- **Data for analysis**:
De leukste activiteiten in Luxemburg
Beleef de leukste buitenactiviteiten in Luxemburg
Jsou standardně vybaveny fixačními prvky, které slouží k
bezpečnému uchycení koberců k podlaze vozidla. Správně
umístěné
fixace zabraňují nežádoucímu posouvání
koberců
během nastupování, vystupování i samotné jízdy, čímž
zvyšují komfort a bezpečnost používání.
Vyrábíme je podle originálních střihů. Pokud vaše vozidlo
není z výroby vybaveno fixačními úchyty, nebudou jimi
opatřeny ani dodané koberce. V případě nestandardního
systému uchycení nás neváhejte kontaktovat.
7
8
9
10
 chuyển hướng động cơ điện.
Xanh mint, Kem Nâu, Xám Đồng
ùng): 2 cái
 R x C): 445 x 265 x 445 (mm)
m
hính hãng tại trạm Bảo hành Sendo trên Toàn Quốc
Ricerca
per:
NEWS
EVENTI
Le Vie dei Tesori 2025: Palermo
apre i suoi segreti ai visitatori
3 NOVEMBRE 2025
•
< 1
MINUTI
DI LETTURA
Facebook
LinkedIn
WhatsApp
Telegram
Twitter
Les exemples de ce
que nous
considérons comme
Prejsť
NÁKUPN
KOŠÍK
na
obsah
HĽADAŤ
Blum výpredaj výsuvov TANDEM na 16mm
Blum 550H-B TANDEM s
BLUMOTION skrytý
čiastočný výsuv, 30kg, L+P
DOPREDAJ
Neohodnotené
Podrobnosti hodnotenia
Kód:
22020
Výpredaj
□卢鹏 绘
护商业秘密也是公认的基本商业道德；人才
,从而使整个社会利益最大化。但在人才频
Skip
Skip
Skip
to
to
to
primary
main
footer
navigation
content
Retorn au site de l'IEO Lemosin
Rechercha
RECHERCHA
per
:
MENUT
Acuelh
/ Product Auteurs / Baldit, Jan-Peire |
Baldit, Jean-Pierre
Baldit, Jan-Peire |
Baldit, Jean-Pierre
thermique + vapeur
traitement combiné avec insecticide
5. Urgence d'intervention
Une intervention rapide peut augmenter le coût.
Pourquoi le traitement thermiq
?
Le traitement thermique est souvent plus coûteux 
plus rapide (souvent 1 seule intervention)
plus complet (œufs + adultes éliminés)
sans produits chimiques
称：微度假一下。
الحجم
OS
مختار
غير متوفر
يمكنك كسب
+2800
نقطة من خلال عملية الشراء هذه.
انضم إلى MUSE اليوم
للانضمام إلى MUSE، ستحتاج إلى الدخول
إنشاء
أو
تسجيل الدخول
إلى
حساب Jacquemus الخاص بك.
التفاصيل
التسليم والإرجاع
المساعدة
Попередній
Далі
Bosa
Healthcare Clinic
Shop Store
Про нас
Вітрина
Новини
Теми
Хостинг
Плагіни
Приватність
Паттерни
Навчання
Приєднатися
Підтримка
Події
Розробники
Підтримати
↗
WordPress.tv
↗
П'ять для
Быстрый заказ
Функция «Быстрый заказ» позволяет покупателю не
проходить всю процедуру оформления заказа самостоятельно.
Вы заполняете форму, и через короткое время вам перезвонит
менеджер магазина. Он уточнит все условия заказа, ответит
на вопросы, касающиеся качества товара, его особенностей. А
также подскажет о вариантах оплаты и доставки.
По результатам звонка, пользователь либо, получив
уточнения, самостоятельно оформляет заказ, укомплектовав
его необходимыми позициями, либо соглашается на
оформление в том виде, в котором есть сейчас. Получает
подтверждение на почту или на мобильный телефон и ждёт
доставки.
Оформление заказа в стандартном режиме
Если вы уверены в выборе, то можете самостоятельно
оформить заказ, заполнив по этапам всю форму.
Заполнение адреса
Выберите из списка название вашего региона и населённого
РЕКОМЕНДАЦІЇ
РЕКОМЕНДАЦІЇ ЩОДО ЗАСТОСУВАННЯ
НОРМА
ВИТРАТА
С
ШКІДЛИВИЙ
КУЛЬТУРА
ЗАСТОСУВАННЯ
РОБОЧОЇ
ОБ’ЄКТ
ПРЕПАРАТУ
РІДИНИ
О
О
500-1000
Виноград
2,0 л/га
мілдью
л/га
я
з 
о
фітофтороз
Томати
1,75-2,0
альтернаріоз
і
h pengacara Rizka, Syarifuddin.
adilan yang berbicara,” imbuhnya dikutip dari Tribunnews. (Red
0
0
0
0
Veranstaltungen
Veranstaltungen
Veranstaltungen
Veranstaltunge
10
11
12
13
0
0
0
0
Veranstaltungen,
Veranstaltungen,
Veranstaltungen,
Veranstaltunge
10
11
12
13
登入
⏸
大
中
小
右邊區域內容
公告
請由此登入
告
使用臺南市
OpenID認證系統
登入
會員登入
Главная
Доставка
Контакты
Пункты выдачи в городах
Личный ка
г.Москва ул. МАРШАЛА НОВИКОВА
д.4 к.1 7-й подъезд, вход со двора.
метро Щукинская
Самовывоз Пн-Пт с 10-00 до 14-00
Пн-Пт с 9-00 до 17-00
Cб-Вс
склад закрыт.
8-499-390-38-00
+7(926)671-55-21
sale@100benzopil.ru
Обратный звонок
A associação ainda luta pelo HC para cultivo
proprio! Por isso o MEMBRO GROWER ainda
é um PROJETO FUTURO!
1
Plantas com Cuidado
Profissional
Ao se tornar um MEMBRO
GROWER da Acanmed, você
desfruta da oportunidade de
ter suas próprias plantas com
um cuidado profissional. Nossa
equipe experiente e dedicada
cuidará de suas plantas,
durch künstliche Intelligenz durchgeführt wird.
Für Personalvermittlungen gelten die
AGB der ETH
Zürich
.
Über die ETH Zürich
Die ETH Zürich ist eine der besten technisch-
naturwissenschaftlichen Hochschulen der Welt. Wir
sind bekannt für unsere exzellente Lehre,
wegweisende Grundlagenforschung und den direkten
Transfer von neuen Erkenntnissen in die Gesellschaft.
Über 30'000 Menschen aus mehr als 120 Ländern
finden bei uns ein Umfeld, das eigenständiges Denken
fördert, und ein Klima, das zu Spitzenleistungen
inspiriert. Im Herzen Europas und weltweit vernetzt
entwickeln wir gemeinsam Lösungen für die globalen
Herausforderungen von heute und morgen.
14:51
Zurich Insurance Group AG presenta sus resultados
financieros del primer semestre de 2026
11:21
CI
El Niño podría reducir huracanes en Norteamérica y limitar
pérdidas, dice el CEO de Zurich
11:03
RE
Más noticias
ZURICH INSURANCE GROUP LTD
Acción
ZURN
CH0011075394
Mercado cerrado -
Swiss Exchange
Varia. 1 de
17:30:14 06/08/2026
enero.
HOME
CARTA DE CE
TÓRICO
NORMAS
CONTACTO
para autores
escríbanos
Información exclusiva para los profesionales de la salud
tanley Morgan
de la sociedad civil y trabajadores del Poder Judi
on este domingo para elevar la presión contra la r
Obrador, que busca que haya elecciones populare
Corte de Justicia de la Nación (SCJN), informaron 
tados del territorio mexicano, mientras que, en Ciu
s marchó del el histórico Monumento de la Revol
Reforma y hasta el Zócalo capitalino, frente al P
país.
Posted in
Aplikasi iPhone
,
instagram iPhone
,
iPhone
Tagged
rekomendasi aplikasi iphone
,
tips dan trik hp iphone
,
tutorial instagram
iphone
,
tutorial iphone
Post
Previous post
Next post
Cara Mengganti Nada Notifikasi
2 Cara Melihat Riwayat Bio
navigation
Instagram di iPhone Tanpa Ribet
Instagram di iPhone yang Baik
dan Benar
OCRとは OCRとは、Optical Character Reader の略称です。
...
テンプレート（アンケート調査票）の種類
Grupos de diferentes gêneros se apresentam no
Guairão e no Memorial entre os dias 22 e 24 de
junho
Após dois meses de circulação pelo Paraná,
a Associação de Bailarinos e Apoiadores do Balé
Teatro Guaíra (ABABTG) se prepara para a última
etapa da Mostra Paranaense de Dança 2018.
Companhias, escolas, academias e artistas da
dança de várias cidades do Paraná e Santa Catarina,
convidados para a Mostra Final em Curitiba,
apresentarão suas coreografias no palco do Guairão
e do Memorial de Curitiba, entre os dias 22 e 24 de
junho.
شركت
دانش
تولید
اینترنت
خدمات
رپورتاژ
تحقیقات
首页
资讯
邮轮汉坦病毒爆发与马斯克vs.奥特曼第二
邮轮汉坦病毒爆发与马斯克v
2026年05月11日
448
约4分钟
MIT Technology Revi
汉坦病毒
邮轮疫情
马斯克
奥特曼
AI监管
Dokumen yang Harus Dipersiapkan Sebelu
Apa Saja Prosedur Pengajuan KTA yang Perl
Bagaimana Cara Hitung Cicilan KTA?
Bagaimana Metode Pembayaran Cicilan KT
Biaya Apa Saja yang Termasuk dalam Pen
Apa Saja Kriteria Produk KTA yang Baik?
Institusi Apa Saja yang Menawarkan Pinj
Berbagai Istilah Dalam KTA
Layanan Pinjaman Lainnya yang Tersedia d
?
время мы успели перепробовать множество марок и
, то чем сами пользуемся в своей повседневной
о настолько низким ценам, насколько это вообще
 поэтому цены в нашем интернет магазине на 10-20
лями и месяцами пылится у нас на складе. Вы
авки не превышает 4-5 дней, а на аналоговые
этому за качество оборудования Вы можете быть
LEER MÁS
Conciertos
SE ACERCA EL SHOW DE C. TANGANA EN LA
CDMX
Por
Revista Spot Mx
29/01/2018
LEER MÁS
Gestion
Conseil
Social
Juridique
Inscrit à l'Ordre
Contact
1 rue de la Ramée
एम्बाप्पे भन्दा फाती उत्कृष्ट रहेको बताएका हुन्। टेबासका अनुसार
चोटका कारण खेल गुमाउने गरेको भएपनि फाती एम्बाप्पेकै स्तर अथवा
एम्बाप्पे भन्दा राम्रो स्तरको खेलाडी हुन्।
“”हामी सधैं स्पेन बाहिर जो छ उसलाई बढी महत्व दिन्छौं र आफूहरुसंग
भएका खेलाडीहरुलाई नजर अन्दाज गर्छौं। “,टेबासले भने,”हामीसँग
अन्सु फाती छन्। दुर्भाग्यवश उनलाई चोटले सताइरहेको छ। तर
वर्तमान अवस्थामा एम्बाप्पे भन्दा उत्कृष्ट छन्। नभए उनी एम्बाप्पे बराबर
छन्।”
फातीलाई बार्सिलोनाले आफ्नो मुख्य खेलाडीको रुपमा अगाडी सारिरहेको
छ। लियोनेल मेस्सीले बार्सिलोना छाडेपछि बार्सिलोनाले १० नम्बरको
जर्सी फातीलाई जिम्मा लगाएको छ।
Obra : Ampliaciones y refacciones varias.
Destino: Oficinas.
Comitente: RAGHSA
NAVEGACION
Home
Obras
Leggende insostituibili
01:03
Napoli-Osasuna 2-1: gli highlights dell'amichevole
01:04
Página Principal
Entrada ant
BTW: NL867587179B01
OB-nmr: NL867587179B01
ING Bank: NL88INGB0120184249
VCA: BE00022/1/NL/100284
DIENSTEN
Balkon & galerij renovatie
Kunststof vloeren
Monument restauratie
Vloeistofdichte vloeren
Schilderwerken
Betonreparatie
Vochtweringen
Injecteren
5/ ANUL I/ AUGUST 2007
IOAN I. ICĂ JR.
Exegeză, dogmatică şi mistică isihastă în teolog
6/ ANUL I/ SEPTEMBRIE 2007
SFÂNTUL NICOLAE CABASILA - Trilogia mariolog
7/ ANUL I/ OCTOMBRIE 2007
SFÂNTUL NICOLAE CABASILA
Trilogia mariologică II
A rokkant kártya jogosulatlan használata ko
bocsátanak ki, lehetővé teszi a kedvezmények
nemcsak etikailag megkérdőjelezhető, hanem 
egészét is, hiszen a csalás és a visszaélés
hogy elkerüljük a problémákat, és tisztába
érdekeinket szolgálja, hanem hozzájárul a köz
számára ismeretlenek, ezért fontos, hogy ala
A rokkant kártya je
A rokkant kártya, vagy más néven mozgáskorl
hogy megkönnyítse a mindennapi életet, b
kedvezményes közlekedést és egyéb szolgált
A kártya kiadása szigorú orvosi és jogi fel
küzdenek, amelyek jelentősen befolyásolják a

- **To-do item**: Could you copy out the records word for word, from the very first line down through the line holding "Le Vie dei Tesori 2025: Palermo", with that line included?

- **Your solution**:
De leukste activiteiten in Luxemburg
Beleef de leukste buitenactiviteiten in Luxemburg
Jsou standardně vybaveny fixačními prvky, které slouží k
bezpečnému uchycení koberců k podlaze vozidla. Správně
umístěné
fixace zabraňují nežádoucímu posouvání
koberců
během nastupování, vystupování i samotné jízdy, čímž
zvyšují komfort a bezpečnost používání.
Vyrábíme je podle originálních střihů. Pokud vaše vozidlo
není z výroby vybaveno fixačními úchyty, nebudou jimi
opatřeny ani dodané koberce. V případě nestandardního
systému uchycení nás neváhejte kontaktovat.
7
8
9
10
 chuyển hướng động cơ điện.
Xanh mint, Kem Nâu, Xám Đồng
ùng): 2 cái
 R x C): 445 x 265 x 445 (mm)
m
hính hãng tại trạm Bảo hành Sendo trên Toàn Quốc
Ricerca
per:
NEWS
EVENTI
Le Vie dei Tesori 2025: Palermo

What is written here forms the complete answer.